Got stopped out today. The markets managed to rally big time today. Every index was above 1% today except the DOW 30. I will want to short one more time before I can be on the long side. I'm hoping tomorrow to be an up day too so that I can short at the EOD. My bond vs. stock model still shows that we need to break 1200 on the down side before we can expect any significant rally. Good trading.
This is it. August was a rollar coaster kind of a month. My goal for September is to manage the risk better than I did last month. One of my problems was not having a profit target and looking back at all those trades I realised that I was more careless when I had a profit. I did let profits turn into break-even several times. This is another pattern that I love and have made significant money too. It is a two day pullback . I shorted one ES at 1220.50 with a stop at 1230.75. We'll see what tomorrow brings.
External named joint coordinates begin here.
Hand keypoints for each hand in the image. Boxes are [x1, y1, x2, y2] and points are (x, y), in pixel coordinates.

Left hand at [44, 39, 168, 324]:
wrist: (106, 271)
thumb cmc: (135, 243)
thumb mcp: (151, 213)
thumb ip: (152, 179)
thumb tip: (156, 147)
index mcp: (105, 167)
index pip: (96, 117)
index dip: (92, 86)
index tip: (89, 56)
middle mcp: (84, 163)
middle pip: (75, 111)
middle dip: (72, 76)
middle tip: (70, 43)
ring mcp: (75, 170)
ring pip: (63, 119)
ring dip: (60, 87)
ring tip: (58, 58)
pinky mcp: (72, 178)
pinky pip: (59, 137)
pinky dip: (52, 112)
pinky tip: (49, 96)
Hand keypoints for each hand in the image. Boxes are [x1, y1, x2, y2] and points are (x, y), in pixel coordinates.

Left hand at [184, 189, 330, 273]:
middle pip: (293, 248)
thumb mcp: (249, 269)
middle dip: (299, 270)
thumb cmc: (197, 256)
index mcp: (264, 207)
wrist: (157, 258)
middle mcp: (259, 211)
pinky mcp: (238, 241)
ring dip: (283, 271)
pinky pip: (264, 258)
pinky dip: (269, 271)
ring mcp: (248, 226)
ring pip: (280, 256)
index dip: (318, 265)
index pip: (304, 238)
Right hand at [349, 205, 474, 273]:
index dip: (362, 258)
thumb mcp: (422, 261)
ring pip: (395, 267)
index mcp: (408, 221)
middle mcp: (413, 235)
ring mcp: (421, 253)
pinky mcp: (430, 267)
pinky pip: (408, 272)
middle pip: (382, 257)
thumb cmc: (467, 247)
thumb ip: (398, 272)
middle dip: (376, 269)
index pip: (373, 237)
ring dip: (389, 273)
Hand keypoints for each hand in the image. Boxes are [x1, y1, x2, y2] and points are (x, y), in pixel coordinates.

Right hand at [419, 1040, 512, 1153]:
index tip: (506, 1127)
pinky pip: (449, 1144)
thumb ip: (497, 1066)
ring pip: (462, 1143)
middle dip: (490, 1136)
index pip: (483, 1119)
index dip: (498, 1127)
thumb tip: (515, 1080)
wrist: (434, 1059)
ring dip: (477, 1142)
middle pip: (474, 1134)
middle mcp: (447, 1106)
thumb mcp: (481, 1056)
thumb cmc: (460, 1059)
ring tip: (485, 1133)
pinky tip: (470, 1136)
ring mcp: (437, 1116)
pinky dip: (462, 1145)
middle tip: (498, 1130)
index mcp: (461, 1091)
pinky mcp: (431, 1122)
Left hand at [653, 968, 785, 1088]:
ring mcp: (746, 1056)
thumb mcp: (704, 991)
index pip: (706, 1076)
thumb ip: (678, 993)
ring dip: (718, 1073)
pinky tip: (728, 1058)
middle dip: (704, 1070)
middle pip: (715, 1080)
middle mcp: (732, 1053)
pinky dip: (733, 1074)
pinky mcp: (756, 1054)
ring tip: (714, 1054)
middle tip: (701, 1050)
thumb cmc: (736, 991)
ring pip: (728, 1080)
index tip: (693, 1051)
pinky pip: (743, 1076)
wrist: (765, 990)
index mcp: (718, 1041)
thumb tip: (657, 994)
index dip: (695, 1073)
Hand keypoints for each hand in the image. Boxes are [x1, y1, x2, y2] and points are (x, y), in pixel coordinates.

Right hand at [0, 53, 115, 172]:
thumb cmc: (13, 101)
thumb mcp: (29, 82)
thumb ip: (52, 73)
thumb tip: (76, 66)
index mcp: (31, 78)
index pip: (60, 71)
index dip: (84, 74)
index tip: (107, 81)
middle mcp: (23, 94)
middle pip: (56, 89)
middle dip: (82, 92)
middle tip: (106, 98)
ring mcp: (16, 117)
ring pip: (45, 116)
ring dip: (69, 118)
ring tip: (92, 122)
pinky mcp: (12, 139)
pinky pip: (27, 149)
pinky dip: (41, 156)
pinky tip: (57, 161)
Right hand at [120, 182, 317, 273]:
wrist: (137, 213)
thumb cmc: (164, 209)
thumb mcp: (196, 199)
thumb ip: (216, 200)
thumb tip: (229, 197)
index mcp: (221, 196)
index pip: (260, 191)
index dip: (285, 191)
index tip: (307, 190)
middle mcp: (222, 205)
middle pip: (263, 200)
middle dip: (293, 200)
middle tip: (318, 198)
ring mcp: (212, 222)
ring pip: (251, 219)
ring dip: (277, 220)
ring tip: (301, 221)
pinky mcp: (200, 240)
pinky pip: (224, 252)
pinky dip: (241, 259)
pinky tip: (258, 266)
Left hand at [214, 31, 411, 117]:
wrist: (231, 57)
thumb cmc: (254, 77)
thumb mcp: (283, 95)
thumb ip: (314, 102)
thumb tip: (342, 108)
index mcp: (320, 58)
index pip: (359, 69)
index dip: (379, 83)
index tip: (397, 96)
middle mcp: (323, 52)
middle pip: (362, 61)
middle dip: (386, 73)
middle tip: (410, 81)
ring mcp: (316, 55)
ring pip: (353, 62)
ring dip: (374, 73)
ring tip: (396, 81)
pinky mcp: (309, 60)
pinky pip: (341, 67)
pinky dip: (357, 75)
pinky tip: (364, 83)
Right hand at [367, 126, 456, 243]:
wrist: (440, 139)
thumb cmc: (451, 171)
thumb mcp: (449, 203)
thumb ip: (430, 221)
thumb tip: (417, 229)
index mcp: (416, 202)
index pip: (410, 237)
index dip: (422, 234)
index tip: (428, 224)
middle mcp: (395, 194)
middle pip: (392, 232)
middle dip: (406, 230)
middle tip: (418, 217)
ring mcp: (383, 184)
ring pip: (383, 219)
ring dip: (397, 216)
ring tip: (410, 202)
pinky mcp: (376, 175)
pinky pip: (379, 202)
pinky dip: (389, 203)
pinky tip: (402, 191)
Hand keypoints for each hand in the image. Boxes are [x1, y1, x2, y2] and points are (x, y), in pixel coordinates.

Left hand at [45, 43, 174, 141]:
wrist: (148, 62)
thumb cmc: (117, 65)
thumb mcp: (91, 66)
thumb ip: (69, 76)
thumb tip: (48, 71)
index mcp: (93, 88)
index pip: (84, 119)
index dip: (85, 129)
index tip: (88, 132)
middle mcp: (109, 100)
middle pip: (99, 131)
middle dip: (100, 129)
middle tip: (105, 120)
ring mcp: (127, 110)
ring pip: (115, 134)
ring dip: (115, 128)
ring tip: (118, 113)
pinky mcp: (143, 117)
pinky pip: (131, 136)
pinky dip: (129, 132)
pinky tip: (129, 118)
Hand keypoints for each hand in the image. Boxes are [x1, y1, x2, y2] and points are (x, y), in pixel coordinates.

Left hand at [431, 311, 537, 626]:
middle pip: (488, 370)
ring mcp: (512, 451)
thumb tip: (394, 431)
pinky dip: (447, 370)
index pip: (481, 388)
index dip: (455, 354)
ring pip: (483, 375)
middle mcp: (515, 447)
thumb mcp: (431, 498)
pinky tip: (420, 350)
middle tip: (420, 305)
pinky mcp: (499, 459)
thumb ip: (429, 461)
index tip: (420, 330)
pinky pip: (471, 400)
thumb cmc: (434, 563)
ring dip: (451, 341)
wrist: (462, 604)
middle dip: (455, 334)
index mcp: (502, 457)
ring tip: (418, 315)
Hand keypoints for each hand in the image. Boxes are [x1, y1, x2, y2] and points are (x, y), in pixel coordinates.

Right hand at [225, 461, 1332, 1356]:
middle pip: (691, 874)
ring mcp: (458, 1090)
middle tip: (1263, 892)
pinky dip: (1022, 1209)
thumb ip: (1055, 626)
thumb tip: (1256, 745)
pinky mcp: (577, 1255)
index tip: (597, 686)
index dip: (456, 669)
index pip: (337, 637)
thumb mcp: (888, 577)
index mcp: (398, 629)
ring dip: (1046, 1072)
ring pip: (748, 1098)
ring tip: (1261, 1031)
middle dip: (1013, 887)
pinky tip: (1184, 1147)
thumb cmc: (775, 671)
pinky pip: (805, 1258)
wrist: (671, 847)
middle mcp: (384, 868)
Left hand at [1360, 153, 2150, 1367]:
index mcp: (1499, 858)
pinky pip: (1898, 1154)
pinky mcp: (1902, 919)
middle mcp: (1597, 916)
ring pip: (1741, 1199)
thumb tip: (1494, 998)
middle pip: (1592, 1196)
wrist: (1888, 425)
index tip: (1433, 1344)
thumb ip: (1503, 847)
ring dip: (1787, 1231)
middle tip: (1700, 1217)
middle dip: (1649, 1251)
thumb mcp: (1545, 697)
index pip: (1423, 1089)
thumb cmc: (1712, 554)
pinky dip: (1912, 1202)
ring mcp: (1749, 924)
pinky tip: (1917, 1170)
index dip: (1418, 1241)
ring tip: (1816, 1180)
I was not sure whether the short position that I initiated at 1220.50 was the right thing to do because last night and this morning 1220.50 ended up being the low. ES was up to 1226 but it gave back all the gains and closed at 1219.75. I have a profit of .75 pts, which is not great but it is better than a .75 loss. This is it, the next move down should break 1200. I feel good about this trade but that doesn't mean much though. I have incurred losses when I felt good about my trades in the past. I am going to go over all my trades from the past month and summarize the lessons learnt in the next post. PS. This thread has more than 1900 views but I have had only 2-3 people post anything. If you think that you have something of value to add, please do so. Maybe we can all learn.
Fondamentals tell me the ES aint gonna drop below 1200 any time soon. As a matter of fact I dont belive we'll ever even get close to 1200. End even if that was to happen, traders would jump into the market at those prices, knowing full well how cheap they really are given that the economy is pretty healthy.
On the other hand I am very interest in what you are doing and althought I mainly trade equities I also follow closely and trade the ES and I like your approach. I find this index to always react to particular numbers and to respect them all the time. using just S/R and price action as technnical indicators is the way to go with indices, sometimes I even dump the charts... .... Im looking forward to contribute in anyway I can to your journal in the future.
Bitstream Thanks for contributing to this journal. In response to your previous post I'll have to disagree. Just because the market looks healthy is no reason to be long. The market has already factored that in. If you look at GE and MMM, they are making new lows every week. GE touches every part of our lifestyle. Unless the bonds make a new high, I'll be worried about being long. I gave up all the technical indicators but use the charts to look at the daily action. I use end of the day data. In addition to EOD, I look at a 6 month chart with a 5 day price channel and bollinger bands with 1 std. My definition of a trend is two closes above/below the band.
Doublea, I wouldn't go long just because the economy looks fine, but if I see bargain prices that are @key support levels and I know there's nothing wrong with the markets general health, then I'd go long for sure. But we are here to agree and also disagree, arent we?
How do you define bargain prices? In 2000 CSCO was at 80+, after few months 70 seemed like a bargain, 60 was dirt cheap and 50 was pretty much free money. It is now below 18. The PEs are high and so is inflation. I'm not much worried about the PEs but the inflation. I foresee a crash on the way. Here I said it first.
Those were different times. Now, we were stuck in a range for months on end and until no long ago the ES was continuosly rotating around the same prices. We coldnt get above 1200 for ages on the ES and I dont think the market is gonna give up those gains without a fight, therefore IMO there is always a very good chance of a bounce from those price areas, making them a very low risk entry point. That also explains why I consider 1996-1203 " bargain prices".